═══ Document text

In enzymology, a haloalkane dehalogenase is an enzyme that catalyzes the chemical reaction

1-haloalkane + H_{2}O $\rightleftharpoons$ a primary alcohol + halide

Thus, the two substrates of this enzyme are 1-haloalkane and H_{2}O, whereas its two products are primary alcohol and halide.

This enzyme belongs to the family of hydrolases, specifically those acting on halide bonds in carbon-halide compounds. The systematic name of this enzyme class is 1-haloalkane halidohydrolase. Other names in common use include 1-chlorohexane halidohydrolase, and 1-haloalkane dehalogenase. Haloalkane dehalogenases are found in certain bacteria and belong the alpha-beta hydrolase fold superfamily of enzymes. They participate in several metabolic pathways: 1,2-dichloroethane degradation, 1-chloro-n-butane degradation, hexachlorocyclohexane degradation, 1,2-dibromoethane degradation, 2-chloroethyl-vinylether degradation, and 1,3-dichloropropene degradation.

══════
═══ Data to examine

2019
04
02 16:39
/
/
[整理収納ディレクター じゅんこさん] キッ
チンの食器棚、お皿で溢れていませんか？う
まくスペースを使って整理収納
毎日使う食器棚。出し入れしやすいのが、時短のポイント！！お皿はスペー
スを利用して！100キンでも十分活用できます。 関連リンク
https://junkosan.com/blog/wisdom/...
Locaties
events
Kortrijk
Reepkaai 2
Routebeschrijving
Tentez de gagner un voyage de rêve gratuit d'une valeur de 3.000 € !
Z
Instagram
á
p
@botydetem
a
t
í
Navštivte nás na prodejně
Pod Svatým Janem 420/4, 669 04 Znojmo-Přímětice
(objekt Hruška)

══════
═══ Data to examine

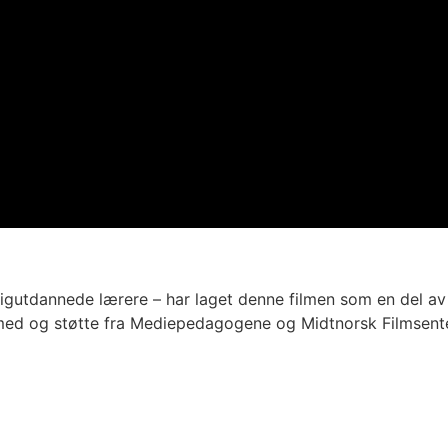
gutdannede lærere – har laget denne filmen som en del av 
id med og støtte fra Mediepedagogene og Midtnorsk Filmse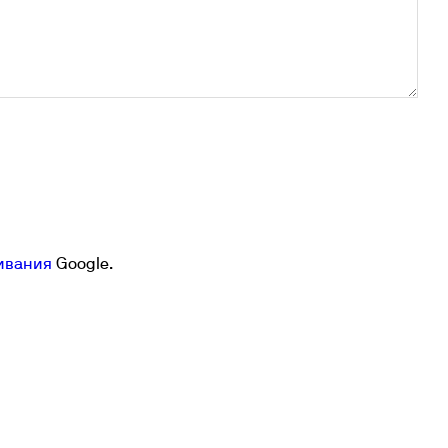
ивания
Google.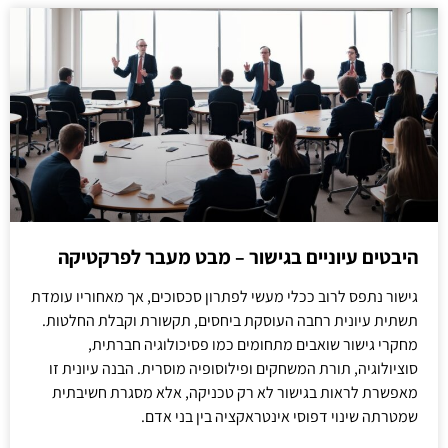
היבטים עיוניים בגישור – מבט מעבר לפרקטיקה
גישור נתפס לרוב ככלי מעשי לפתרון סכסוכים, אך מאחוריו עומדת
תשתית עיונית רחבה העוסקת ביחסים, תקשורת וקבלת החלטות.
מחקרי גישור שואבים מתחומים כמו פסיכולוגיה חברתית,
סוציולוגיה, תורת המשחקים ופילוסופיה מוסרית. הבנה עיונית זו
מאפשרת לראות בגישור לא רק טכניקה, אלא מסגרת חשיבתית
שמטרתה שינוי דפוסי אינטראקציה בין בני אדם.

══════

→ **How to complete this task**:
Write out the passage from the text on haloalkane dehalogenase that begins with the words "This enzyme belongs" and stops after the words "and 1,3-dichloropropene degradation.".

→ **Answer**:
This enzyme belongs to the family of hydrolases, specifically those acting on halide bonds in carbon-halide compounds. The systematic name of this enzyme class is 1-haloalkane halidohydrolase. Other names in common use include 1-chlorohexane halidohydrolase, and 1-haloalkane dehalogenase. Haloalkane dehalogenases are found in certain bacteria and belong the alpha-beta hydrolase fold superfamily of enzymes. They participate in several metabolic pathways: 1,2-dichloroethane degradation, 1-chloro-n-butane degradation, hexachlorocyclohexane degradation, 1,2-dibromoethane degradation, 2-chloroethyl-vinylether degradation, and 1,3-dichloropropene degradation.